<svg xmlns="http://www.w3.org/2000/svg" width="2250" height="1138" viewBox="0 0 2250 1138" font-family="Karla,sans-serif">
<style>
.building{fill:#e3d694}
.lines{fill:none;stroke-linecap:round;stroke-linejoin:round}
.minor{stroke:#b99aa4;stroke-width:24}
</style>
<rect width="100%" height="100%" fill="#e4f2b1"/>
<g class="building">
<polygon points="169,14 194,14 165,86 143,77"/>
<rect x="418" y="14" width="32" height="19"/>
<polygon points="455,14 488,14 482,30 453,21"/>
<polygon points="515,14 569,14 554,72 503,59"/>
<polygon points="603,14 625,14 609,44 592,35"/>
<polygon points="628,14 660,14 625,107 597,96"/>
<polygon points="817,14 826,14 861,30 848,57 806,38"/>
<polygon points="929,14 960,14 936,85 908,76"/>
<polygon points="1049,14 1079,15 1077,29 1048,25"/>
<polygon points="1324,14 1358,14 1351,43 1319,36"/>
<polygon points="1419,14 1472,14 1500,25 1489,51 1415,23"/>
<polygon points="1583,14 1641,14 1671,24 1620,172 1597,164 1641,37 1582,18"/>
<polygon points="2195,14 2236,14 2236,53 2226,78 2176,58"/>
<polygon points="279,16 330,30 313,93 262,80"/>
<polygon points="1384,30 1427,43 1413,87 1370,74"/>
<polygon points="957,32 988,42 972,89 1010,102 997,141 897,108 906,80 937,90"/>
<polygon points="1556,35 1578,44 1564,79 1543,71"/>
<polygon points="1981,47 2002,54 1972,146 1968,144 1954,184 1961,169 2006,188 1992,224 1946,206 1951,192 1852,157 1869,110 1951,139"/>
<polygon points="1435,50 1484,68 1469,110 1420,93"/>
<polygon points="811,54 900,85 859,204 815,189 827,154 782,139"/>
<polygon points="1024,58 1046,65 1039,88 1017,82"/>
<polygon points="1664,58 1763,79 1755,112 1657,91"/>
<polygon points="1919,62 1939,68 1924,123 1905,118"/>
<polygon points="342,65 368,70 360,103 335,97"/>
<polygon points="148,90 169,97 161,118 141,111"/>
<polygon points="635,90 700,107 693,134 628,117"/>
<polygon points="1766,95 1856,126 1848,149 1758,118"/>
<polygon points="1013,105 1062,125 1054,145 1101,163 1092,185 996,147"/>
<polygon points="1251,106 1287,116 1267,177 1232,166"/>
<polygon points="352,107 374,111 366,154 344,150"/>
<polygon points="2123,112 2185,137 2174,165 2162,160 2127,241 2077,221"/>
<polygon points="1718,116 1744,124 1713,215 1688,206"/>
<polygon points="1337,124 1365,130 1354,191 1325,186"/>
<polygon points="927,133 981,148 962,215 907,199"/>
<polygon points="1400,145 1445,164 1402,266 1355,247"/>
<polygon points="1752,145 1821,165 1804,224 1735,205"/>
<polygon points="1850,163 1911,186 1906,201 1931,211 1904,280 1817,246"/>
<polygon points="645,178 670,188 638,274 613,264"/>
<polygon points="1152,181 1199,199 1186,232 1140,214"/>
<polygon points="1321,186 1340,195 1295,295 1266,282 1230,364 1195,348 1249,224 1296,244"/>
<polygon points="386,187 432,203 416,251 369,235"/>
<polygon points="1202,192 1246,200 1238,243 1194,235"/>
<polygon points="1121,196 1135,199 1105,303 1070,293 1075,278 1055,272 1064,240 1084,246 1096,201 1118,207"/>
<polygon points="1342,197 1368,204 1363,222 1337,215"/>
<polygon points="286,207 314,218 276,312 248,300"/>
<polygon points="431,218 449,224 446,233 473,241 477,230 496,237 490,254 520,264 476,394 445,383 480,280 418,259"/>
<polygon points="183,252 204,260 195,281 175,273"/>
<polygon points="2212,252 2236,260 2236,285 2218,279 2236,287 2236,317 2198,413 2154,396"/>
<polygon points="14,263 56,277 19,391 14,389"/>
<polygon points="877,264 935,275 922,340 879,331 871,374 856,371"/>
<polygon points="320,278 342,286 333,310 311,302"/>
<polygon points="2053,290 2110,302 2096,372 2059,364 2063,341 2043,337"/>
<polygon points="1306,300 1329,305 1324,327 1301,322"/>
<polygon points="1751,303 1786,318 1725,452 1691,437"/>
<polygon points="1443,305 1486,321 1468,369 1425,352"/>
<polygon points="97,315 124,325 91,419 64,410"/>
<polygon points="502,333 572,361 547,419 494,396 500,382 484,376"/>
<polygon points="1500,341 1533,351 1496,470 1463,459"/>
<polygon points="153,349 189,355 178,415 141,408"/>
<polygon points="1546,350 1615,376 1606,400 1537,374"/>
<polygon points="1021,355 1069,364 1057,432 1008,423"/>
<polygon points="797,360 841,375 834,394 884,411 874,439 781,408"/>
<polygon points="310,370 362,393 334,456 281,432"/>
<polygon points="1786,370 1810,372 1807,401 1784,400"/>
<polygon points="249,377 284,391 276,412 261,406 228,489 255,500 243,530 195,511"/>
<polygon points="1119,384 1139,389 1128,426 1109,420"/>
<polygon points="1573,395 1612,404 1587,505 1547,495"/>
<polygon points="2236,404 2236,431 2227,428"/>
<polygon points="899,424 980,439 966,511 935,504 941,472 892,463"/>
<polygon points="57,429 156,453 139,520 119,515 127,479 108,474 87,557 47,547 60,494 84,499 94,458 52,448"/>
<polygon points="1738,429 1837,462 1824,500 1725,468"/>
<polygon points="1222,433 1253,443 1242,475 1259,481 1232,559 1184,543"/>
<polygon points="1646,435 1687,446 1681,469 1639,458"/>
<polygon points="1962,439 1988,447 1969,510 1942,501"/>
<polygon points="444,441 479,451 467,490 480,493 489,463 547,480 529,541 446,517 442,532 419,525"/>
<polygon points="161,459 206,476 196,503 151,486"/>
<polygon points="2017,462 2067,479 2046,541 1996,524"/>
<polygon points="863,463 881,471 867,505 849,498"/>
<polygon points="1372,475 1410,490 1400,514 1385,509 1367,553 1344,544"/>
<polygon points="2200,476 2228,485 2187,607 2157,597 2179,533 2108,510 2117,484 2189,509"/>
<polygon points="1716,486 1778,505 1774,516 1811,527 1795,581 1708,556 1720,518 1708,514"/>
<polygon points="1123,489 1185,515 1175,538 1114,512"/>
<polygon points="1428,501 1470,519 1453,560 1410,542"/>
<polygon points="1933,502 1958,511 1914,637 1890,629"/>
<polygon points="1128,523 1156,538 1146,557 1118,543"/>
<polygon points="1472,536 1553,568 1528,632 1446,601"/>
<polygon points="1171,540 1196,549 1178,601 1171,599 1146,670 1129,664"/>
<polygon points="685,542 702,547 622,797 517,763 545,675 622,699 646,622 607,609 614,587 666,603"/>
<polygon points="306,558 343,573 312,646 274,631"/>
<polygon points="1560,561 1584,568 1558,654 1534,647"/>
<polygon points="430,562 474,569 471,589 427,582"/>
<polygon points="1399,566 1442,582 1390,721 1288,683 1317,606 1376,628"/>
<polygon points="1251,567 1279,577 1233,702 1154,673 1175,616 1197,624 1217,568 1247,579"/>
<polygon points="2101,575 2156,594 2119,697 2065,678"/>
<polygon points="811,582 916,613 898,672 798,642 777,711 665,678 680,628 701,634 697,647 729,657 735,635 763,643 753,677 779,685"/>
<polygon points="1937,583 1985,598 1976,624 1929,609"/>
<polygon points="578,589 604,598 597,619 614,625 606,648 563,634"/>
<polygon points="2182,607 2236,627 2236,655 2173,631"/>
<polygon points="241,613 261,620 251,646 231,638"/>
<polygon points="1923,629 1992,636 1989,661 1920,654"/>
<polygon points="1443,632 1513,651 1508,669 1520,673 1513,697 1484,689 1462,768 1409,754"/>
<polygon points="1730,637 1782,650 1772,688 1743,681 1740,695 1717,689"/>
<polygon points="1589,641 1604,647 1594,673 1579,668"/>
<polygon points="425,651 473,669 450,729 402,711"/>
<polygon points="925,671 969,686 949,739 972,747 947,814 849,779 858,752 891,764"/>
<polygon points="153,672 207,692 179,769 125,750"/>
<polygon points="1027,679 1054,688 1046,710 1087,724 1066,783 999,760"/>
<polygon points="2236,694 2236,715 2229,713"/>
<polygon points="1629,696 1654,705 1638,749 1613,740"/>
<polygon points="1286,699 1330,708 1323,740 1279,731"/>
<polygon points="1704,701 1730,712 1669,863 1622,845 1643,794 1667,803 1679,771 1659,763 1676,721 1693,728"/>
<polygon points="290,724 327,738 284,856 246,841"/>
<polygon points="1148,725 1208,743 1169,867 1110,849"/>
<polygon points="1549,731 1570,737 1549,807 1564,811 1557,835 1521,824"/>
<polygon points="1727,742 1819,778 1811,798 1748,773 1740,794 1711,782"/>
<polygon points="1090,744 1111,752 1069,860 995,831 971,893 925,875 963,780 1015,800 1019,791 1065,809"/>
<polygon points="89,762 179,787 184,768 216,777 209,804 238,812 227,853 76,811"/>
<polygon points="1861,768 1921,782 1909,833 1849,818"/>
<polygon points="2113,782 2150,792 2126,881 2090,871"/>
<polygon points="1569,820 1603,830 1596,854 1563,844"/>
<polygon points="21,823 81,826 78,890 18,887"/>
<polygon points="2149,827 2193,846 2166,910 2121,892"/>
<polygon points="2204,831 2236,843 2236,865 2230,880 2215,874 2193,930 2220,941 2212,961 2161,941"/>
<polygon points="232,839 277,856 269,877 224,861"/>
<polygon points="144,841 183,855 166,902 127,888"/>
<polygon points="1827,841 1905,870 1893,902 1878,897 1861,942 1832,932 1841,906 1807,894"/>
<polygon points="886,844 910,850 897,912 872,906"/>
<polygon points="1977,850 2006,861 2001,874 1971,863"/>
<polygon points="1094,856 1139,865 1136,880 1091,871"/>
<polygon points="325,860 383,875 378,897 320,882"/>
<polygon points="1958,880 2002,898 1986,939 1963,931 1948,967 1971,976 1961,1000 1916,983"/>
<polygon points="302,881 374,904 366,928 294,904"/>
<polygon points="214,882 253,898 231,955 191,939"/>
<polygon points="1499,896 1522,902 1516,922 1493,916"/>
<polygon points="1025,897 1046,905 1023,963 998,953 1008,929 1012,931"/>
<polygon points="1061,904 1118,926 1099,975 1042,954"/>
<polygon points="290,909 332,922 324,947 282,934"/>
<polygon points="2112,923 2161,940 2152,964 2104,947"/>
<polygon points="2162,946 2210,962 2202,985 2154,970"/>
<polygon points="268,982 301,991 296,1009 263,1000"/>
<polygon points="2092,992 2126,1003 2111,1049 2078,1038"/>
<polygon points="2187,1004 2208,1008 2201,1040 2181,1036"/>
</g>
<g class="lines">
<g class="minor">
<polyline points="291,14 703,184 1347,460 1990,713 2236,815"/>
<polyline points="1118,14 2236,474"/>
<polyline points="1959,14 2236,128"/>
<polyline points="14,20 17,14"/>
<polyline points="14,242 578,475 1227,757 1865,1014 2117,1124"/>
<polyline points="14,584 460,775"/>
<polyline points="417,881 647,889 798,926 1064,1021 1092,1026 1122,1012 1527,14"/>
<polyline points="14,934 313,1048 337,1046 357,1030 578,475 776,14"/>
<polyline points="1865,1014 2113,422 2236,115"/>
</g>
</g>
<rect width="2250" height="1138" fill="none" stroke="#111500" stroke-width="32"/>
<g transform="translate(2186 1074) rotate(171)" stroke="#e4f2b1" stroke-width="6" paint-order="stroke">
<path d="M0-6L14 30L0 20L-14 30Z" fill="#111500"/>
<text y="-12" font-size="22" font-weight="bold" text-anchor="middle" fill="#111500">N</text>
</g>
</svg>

+++

→ INSTRUCTIONS TO FOLLOW
Each line in the material either holds the string "lines" or does not. State how many do, and nothing else.

→ EXERCISE SOLUTION
2